● WHAT YOU ARE ASKED TO DO: Which lines of the records below contain the word "then"? Report each such line in full, counting a match only when its case is the same.

● INPUT DATA:
-=-=-=-=-

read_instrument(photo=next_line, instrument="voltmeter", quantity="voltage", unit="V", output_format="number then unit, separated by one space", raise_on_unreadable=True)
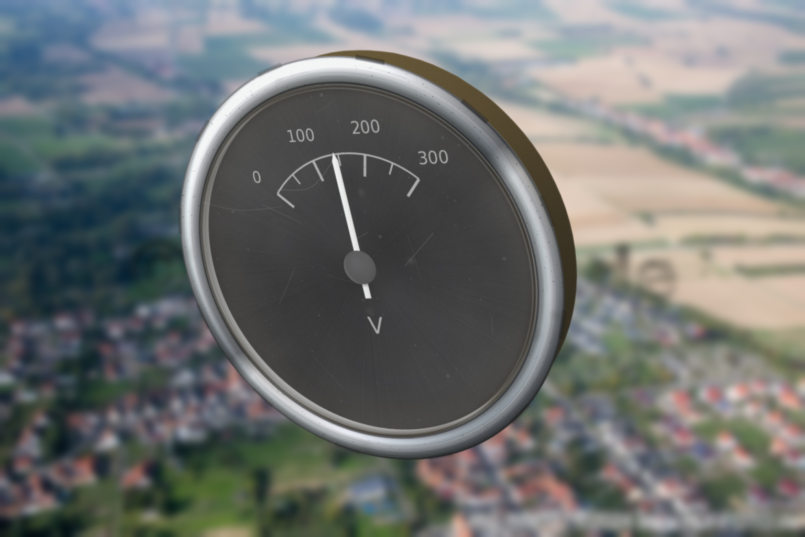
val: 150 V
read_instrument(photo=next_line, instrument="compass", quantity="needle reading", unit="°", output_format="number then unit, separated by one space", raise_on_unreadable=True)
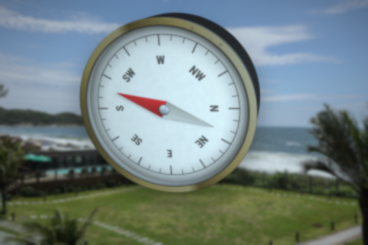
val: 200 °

-=-=-=-=-

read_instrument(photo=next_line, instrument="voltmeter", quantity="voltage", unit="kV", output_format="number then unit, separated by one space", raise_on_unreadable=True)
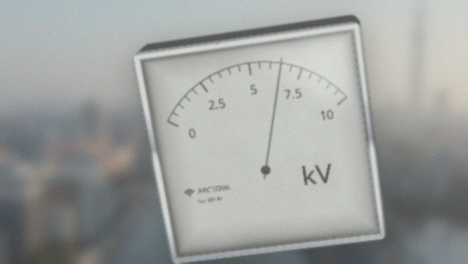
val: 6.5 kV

-=-=-=-=-

● EXERCISE SOLUTION:
read_instrument(photo=next_line, instrument="voltmeter", quantity="voltage", unit="V", output_format="number then unit, separated by one space", raise_on_unreadable=True)
read_instrument(photo=next_line, instrument="compass", quantity="needle reading", unit="°", output_format="number then unit, separated by one space", raise_on_unreadable=True)
read_instrument(photo=next_line, instrument="voltmeter", quantity="voltage", unit="kV", output_format="number then unit, separated by one space", raise_on_unreadable=True)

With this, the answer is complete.